Authors

  1. Risom, Signe Stelling PhD, MSc, RN
  2. Zwisler, Ann-Dorthe PhD, MD
  3. Thygesen, Lau Caspar PhD, MSc
  4. Svendsen, Jesper Hastrup MD, DMSc
  5. Berg, Selina Kikkenborg PhD, MScN, RN

Abstract

Purpose: Today, catheter ablation is a widely used treatment for atrial fibrillation (AF) and atrial flutter (AFL). Knowledge on long-term patient-reported outcomes and readmissions is lacking and is warranted to plan optimal follow-up care. Objectives were to describe patient-reported outcomes including perceived health, quality of life, anxiety, depression, and physical activity compared with an age- and sex-matched reference population without longstanding disease; readmissions and mortality; and factors associated with suboptimal patient-reported outcomes.

 

Methods: A nationwide cross-sectional survey mailed to 627 adults 6 to 12 mo after ablation for AF or AFL including; Short Form-36 (SF-36), HeartQoL, Hospital Anxiety Depression Scale, and questions about physical activity.
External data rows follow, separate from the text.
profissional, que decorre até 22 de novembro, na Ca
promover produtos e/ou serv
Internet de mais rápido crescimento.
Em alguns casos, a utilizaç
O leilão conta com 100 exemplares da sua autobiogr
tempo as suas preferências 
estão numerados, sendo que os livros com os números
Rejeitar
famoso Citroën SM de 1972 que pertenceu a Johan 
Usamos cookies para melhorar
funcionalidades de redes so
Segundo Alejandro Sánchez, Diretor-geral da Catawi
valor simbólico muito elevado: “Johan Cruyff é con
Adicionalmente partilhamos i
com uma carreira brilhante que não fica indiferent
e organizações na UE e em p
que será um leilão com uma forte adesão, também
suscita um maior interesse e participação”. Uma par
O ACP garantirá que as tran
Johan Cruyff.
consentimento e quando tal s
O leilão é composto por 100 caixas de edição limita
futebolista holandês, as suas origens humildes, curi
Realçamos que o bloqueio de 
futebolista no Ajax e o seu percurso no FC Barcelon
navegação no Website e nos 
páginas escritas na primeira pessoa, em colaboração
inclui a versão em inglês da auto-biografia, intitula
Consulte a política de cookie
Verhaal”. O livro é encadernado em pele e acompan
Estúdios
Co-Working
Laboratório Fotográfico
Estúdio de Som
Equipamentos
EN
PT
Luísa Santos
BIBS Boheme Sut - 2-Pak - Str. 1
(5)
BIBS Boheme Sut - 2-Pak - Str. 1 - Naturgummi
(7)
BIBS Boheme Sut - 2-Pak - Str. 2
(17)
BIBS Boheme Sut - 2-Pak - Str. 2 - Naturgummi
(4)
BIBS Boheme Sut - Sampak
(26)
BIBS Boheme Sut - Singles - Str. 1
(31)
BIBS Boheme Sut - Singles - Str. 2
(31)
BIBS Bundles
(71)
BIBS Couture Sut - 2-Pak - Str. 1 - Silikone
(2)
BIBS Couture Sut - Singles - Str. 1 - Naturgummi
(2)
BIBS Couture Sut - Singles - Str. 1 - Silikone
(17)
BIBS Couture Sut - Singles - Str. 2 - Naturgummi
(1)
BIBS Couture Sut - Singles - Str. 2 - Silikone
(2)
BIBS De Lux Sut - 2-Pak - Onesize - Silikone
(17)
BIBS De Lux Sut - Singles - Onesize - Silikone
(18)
Readmission rates and mortality were obtained and regression analyses were performed.

 

Results: Comparing the patient group (response rate: 74%, n = 462) with an age- and sex-matched reference population with no long-lasting disease, differences were found in all subscales of SF-36 and leisure-time physical activity in favor of the reference group (P < .001). Within 1 yr, 411 patients (59%) were readmitted and the total number of readmissions was 1167. Altogether, 227 (33%) patients were electively readmitted and 330 (48%) were acutely readmitted. Ten patients (1.4%) died. Age > 59 yr, female sex, high comorbidity, and readmission were associated with low physical health, low perceived health, and low quality of life.

 

Conclusions: Patients treated for AF or AFL experienced decreased mental and physical health and high readmission rates 6 to 12 mo following catheter ablation. Closer multidisciplinary follow-up or cardiac rehabilitation after ablation for AF or AFL may be needed.